== WHAT IS EXPECTED ==
Each entry needs to be reproduced exactly as it is.

== INFORMATION ==
============================================================
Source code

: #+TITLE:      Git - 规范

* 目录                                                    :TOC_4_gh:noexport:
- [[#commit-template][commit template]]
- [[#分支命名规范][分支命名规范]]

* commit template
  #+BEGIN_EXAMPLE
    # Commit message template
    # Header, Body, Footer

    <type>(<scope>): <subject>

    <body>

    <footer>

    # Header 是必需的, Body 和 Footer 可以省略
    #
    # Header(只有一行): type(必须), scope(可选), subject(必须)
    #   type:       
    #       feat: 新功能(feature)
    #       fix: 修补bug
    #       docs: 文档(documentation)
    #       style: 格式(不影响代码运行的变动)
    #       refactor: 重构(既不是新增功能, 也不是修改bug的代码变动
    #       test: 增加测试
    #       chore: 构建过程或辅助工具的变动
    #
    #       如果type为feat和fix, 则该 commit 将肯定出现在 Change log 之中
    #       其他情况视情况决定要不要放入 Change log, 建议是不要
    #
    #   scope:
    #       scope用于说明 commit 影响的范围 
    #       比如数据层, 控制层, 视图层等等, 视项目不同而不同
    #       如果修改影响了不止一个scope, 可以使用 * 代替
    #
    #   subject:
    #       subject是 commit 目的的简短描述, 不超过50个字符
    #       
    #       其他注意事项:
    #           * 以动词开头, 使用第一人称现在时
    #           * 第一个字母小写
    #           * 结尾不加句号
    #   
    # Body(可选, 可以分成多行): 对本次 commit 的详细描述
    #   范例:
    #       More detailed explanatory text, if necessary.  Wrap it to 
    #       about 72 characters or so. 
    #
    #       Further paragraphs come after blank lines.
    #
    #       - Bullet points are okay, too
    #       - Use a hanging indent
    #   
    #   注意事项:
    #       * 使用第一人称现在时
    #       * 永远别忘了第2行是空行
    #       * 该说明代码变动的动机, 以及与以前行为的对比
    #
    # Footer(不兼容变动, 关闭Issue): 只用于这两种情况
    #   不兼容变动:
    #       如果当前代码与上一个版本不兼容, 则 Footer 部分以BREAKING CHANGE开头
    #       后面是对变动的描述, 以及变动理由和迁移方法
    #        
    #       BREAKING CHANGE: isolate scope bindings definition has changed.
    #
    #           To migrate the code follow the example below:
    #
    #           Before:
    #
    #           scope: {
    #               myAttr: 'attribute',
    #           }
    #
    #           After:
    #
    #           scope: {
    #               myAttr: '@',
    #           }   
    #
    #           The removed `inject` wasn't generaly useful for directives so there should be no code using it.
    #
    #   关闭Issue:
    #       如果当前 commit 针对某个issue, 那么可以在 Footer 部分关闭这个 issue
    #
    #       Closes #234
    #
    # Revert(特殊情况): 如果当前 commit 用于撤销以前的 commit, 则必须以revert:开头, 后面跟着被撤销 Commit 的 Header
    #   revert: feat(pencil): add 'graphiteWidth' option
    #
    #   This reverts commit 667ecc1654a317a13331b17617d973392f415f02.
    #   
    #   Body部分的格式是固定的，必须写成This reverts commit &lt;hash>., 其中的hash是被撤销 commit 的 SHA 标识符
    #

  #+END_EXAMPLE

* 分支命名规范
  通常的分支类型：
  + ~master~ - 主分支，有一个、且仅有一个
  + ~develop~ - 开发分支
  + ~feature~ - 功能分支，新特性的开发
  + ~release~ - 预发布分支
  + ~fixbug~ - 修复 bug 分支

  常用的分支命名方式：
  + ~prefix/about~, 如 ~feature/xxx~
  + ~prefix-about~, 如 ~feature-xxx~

============================================================
== RESPONSE FOR THIS EXERCISE ==
Source code

: #+TITLE:      Git - 规范

* 目录                                                    :TOC_4_gh:noexport:
- [[#commit-template][commit template]]
- [[#分支命名规范][分支命名规范]]

* commit template
  #+BEGIN_EXAMPLE
    # Commit message template
    # Header, Body, Footer

    <type>(<scope>): <subject>

    <body>

    <footer>

    # Header 是必需的, Body 和 Footer 可以省略
    #
    # Header(只有一行): type(必须), scope(可选), subject(必须)
    #   type:       
    #       feat: 新功能(feature)
    #       fix: 修补bug
    #       docs: 文档(documentation)
    #       style: 格式(不影响代码运行的变动)
    #       refactor: 重构(既不是新增功能, 也不是修改bug的代码变动
    #       test: 增加测试
    #       chore: 构建过程或辅助工具的变动
    #
    #       如果type为feat和fix, 则该 commit 将肯定出现在 Change log 之中
    #       其他情况视情况决定要不要放入 Change log, 建议是不要
    #
    #   scope:
    #       scope用于说明 commit 影响的范围 
    #       比如数据层, 控制层, 视图层等等, 视项目不同而不同
    #       如果修改影响了不止一个scope, 可以使用 * 代替
    #
    #   subject:
    #       subject是 commit 目的的简短描述, 不超过50个字符
    #       
    #       其他注意事项:
    #           * 以动词开头, 使用第一人称现在时
    #           * 第一个字母小写
    #           * 结尾不加句号
    #   
    # Body(可选, 可以分成多行): 对本次 commit 的详细描述
    #   范例:
    #       More detailed explanatory text, if necessary.  Wrap it to 
    #       about 72 characters or so. 
    #
    #       Further paragraphs come after blank lines.
    #
    #       - Bullet points are okay, too
    #       - Use a hanging indent
    #   
    #   注意事项:
    #       * 使用第一人称现在时
    #       * 永远别忘了第2行是空行
    #       * 该说明代码变动的动机, 以及与以前行为的对比
    #
    # Footer(不兼容变动, 关闭Issue): 只用于这两种情况
    #   不兼容变动:
    #       如果当前代码与上一个版本不兼容, 则 Footer 部分以BREAKING CHANGE开头
    #       后面是对变动的描述, 以及变动理由和迁移方法
    #        
    #       BREAKING CHANGE: isolate scope bindings definition has changed.
    #
    #           To migrate the code follow the example below:
    #
    #           Before:
    #
    #           scope: {
    #               myAttr: 'attribute',
    #           }
    #
    #           After:
    #
    #           scope: {
    #               myAttr: '@',
    #           }   
    #
    #           The removed `inject` wasn't generaly useful for directives so there should be no code using it.
    #
    #   关闭Issue:
    #       如果当前 commit 针对某个issue, 那么可以在 Footer 部分关闭这个 issue
    #
    #       Closes #234
    #
    # Revert(特殊情况): 如果当前 commit 用于撤销以前的 commit, 则必须以revert:开头, 后面跟着被撤销 Commit 的 Header
    #   revert: feat(pencil): add 'graphiteWidth' option
    #
    #   This reverts commit 667ecc1654a317a13331b17617d973392f415f02.
    #   
    #   Body部分的格式是固定的，必须写成This reverts commit &lt;hash>., 其中的hash是被撤销 commit 的 SHA 标识符
    #

  #+END_EXAMPLE

* 分支命名规范
  通常的分支类型：
  + ~master~ - 主分支，有一个、且仅有一个
  + ~develop~ - 开发分支
  + ~feature~ - 功能分支，新特性的开发
  + ~release~ - 预发布分支
  + ~fixbug~ - 修复 bug 分支

  常用的分支命名方式：
  + ~prefix/about~, 如 ~feature/xxx~
  + ~prefix-about~, 如 ~feature-xxx~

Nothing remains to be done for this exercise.